New rules for detecting leaks

Last month, the U.S. Department of Transportation’s Pipeline and Hazardous Material Safety Administration announced the signing of a rulemaking package that has been years in the making.

Increasing Pipeline Safety

Gas Transmission Pipelines map
Crude oil production is up 50% since 2008 and the total ton miles of transported crude oil by pipeline is expected to increase 74% from 2012 levels by 2040. [photo credit: transportation.gov]
“The rule requires pipeline operators to have a system for detecting leaks and to establish a timeline for inspecting affected pipelines following an extreme weather event or natural disaster, PHMSA said in a statement.”

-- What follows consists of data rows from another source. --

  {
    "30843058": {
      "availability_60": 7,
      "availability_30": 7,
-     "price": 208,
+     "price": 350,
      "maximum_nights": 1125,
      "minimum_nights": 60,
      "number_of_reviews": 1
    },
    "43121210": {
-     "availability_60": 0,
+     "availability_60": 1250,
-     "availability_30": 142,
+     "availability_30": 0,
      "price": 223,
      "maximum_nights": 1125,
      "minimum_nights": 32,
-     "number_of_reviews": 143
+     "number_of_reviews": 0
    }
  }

U.S. Transportation Secretary Anthony Foxx is quoted in the PHMSA press release stating this rule is an important step in ensuring safety for everyone.

“As the use of hazardous liquid pipelines to transport the nation’s energy supply grows, communities around the country have demanded regulatory certainty around the safe operation of these lines and facilities. This rule gives operators clear direction on the design, construction, and operation of hazardous liquid pipelines lines and holds them accountable for the safety of the communities they serve- its full implementation will be a vital step in driving our pipeline safety mission,” Foxx said.

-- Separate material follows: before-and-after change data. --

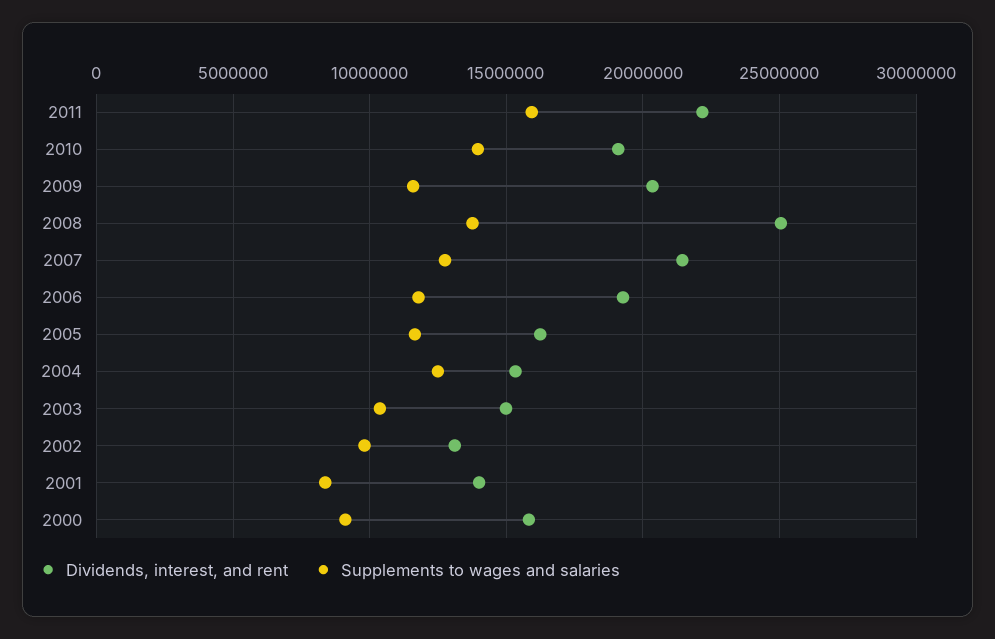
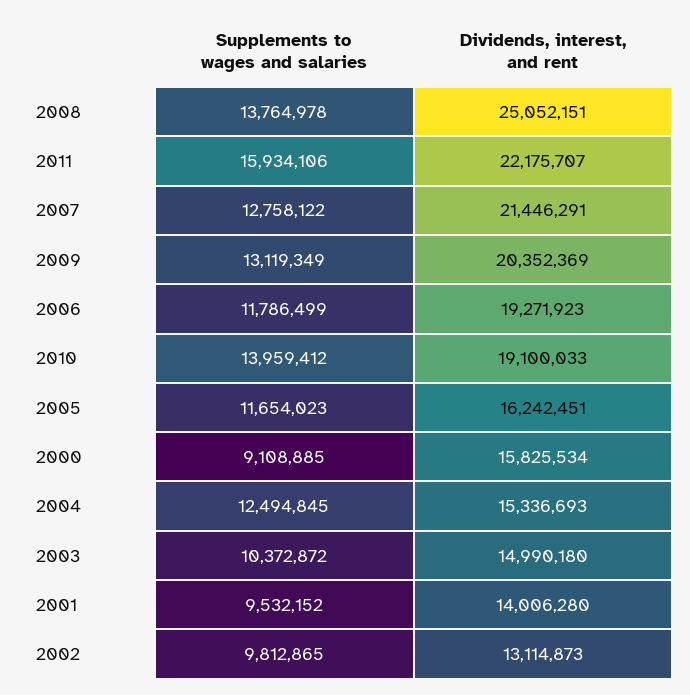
  {
    "Dividends, interest, and rent": {
      "2011": 22175707,
      "2010": 19100033,
      "2009": 20352369,
      "2008": 25052151,
      "2007": 21446291,
      "2006": 19271923,
      "2005": 16242451,
      "2004": 15336693,
      "2003": 14990180,
      "2002": 13114873,
      "2001": 14006280,
      "2000": 15825534
    },
    "Supplements to wages and salaries": {
      "2011": 15934106,
      "2010": 13959412,
-     "2009": 11500000,
+     "2009": 13119349,
      "2008": 13764978,
      "2007": 12758122,
      "2006": 11786499,
      "2005": 11654023,
      "2004": 12494845,
      "2003": 10372872,
      "2002": 9812865,
-     "2001": 8500000,
+     "2001": 9532152,
      "2000": 9108885
    }
  }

The new PHMSA rule requires pipeline operators to have a system for detecting leaks and to establish a timeline for inspecting pipelines following an extreme weather event or natural disaster. [photo credit: northwestinspectioninc.com]
According to the PHMSA press release, the new rule includes the following provisions:

The rule includes an increased focus on a data and risk informed approach to pipeline safety by requiring operators to integrate available data, including data on the operating environment, pipeline condition, and known manufacturing and construction defects. The rule requires pipeline operators to have a system for detecting leaks and to establish a timeline for inspecting affected pipelines following an extreme weather event or natural disaster. The inspections will allow operators to quickly identify damage to pipelines and make appropriate remediations.

 The rule also requires operators to annually evaluate the protective measures they are already required to implement on pipeline segments that operate in High Consequence Areas (HCA) where pipeline failures have the highest potential for human or environmental damage, and implement additional measures as necessary. In addition, the rule sets a deadline for operators to use internal inspection tools where possible for any new and replaced pipeline that could affect an HCA. The rule also improves the quality and frequency of tests used to assess threats and the condition of pipelines.

 Furthermore, the rule updates repair criteria under PHMSA’s risk-based management framework by expanding the list of conditions that require immediate repair.

PHMSA Department of Transportation for Pipeline and Hazardous Materials

PHMSA’s mission, according to its website, is to “to protect people and the environment by advancing the safe transportation of energy and other hazardous materials that are essential to our daily lives. To do this, the agency establishes national policy, sets and enforces standards, educates, and conducts research to prevent incidents. We also prepare the public and first responders to reduce consequences if an incident does occur.”